Will you write out, word for word, every line from the one with "13: (23, 125)" to the final line of the data below, with the pictures left out?
-- Opening Marker --
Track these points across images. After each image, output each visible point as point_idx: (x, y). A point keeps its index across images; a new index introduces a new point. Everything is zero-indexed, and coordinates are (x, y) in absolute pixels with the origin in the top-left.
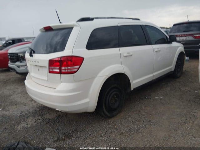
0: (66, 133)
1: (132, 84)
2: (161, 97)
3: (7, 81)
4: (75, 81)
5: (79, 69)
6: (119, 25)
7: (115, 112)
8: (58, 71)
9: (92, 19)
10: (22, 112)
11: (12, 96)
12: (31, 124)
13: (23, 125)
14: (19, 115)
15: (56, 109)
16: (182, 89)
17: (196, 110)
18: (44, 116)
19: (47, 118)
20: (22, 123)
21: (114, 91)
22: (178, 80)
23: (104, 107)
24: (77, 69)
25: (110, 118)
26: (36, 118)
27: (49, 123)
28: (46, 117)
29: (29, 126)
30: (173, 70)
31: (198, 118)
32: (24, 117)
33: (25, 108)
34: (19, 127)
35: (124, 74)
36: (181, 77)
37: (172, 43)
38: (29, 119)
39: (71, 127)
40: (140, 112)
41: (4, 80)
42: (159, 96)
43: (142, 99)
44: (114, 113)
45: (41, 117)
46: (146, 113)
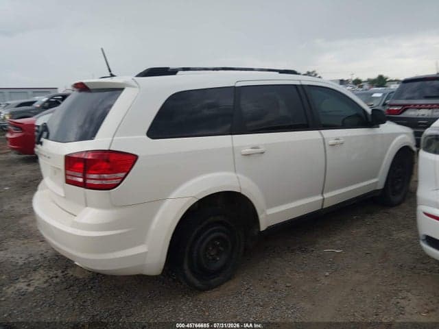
-- Closing Marker --
= Written answer =
13: (23, 125)
14: (19, 115)
15: (56, 109)
16: (182, 89)
17: (196, 110)
18: (44, 116)
19: (47, 118)
20: (22, 123)
21: (114, 91)
22: (178, 80)
23: (104, 107)
24: (77, 69)
25: (110, 118)
26: (36, 118)
27: (49, 123)
28: (46, 117)
29: (29, 126)
30: (173, 70)
31: (198, 118)
32: (24, 117)
33: (25, 108)
34: (19, 127)
35: (124, 74)
36: (181, 77)
37: (172, 43)
38: (29, 119)
39: (71, 127)
40: (140, 112)
41: (4, 80)
42: (159, 96)
43: (142, 99)
44: (114, 113)
45: (41, 117)
46: (146, 113)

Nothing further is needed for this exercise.